Straus provides a good overview of the pros and cons of different types of qualitative research—in person, online, phone—and provides a detailed outline of how to execute each. Two chapters in the book, “Success Strategies for Moderators” and “Session Design Principles,” may be good refreshers for any moderator/interviewer, regardless of their experience level, but the book’s main target audiences appear to be people beginning their careers as qualitative researchers and users of focus groups outside of just the market research context—basically anyone who uses or wants to use focus groups for applied research.

How Hard Is It to Be Your Customer? Using Journey Mapping to Drive Customer-
Focused Change,
by Jim Tincher and Nicole Newton, is more specialized. The authors both had solid CX experience at large corporations before moving to their current company, Heart of the Company, where the main focus is on CX/journey mapping. Tincher is currently the mapper-in-chief, and Newton, who is also a RIVA-trained focus group moderator, is their B2B practice leader.

Like Straus’ book, experienced market researchers do not appear to be the book’s primary target, even though they would benefit from reading it. Instead, the primary targets appear to be a mixture of people not directly involved in market research, but whose businesses would benefit from journey mapping, and researchers who focus on CX.

While the focus is on how to use and create journey maps that lead to changes within an organization/company, many lessons and ideas can be extrapolated and applied as a way to enhance a qualitative researcher’s journey mapping tools on any topic where journey mapping may be beneficial.

The book is also interesting in that it touches on a very relevant discussion in the world of market research—are CX, or even UX (user experience), part of traditional market research or are they silos unto themselves outside of traditional market research?
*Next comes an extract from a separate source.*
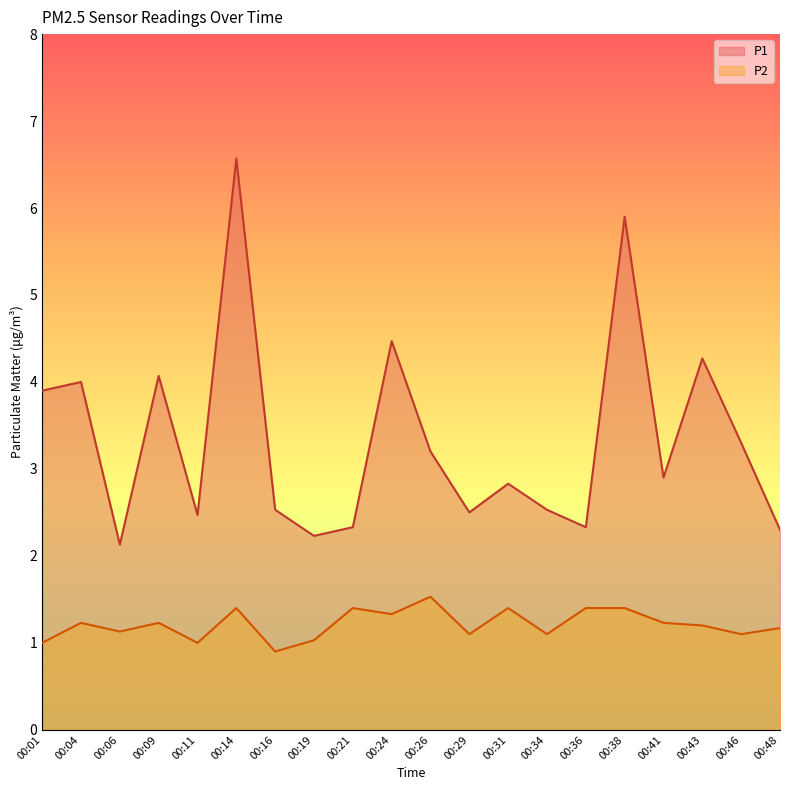

How many interior local valleys does the P2 series have?

7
Ray Poynter, a thought leader in the world of British market research, recently addressed this head on in a LinkedIn post: “But that (CX and UX) IS MARKET RESEARCH! I have noticed more and more people defining what they are doing as ‘not market research.’ For example, UX researchers running a focus group, CX researchers using surveys…But! To me all of these are market research, which is why I think we need to re-think the branding.”

How Hard Is It to Be Your Customer? is many books in one: an excellent primer on journey mapping; an insight into how those who see themselves as CX experts perceive themselves to be outside traditional market research; and perhaps a catalyst for traditional qualitative researchers to begin to better incorporate the CX perspective into how they position themselves.